#### DATASET EXTRACT:
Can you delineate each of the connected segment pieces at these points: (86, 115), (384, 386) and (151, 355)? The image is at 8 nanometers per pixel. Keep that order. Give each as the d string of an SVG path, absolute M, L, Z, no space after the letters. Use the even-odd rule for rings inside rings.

==

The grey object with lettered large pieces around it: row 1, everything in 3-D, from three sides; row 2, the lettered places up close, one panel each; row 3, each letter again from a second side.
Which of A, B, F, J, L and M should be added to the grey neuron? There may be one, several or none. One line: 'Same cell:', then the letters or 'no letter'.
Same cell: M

---

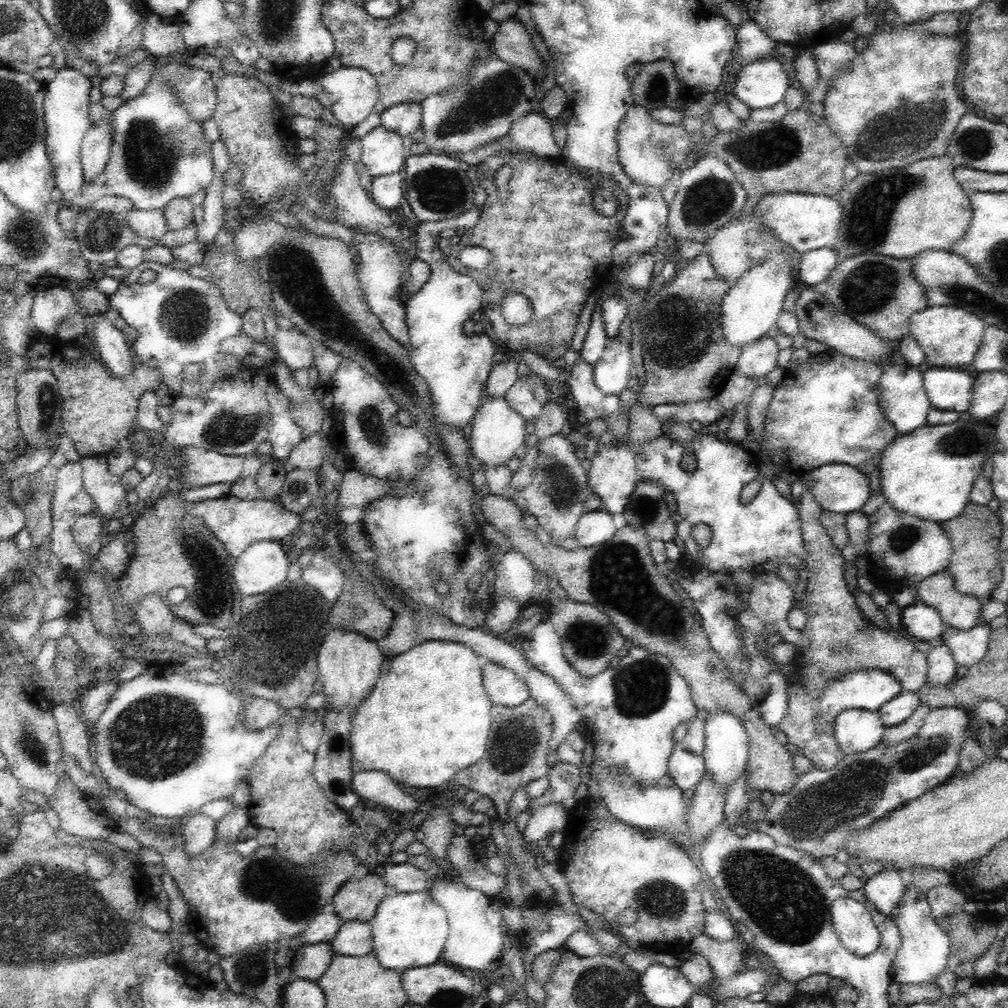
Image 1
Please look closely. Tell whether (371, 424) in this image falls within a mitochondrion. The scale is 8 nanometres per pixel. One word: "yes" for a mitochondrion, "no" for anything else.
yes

#### TASK TO COMPLETE:
Wherever a line contains the string "pieces", copy that line from the data.

#### PROBLEM SOLUTION:
Can you delineate each of the connected segment pieces at these points: (86, 115), (384, 386) and (151, 355)? The image is at 8 nanometers per pixel. Keep that order. Give each as the d string of an SVG path, absolute M, L, Z, no space after the letters. Use the even-odd rule for rings inside rings.
The grey object with lettered large pieces around it: row 1, everything in 3-D, from three sides; row 2, the lettered places up close, one panel each; row 3, each letter again from a second side.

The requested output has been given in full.